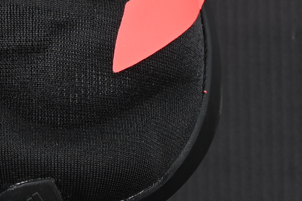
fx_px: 2675
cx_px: -78
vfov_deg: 4.3
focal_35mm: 319
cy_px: -38
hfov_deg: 6.4
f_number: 6.3
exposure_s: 1/60
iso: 160
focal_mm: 50
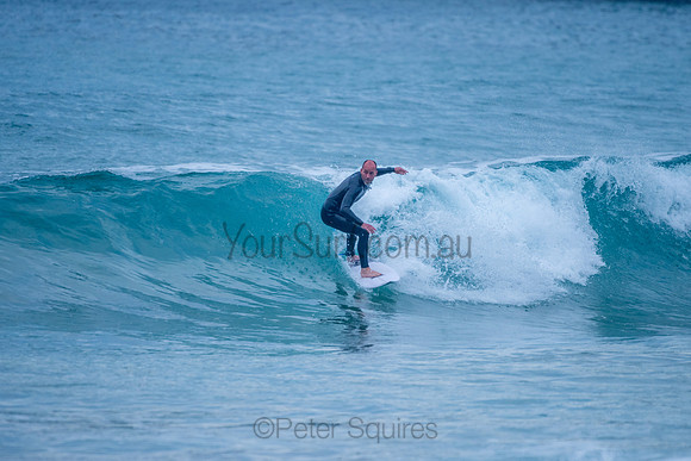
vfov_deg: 2.2
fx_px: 11771
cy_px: 234
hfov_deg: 3.4
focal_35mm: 613
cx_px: 346
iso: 500
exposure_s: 1/640
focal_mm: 500
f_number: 5.6
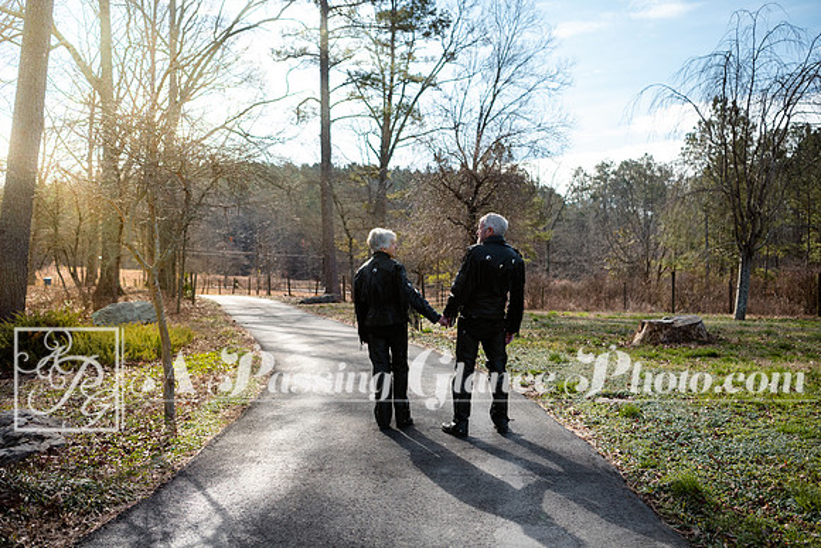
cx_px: 410
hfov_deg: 55.8
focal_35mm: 34
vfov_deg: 38.9
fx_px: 776
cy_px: 274
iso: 450
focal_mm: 34
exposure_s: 1/2500
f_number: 3.2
········
* **Task objective**
With the images omitted, repeat all the data word for word.

* **Answer area**
fx_px: 2675
cx_px: -78
vfov_deg: 4.3
focal_35mm: 319
cy_px: -38
hfov_deg: 6.4
f_number: 6.3
exposure_s: 1/60
iso: 160
focal_mm: 50
vfov_deg: 2.2
fx_px: 11771
cy_px: 234
hfov_deg: 3.4
focal_35mm: 613
cx_px: 346
iso: 500
exposure_s: 1/640
focal_mm: 500
f_number: 5.6
cx_px: 410
hfov_deg: 55.8
focal_35mm: 34
vfov_deg: 38.9
fx_px: 776
cy_px: 274
iso: 450
focal_mm: 34
exposure_s: 1/2500
f_number: 3.2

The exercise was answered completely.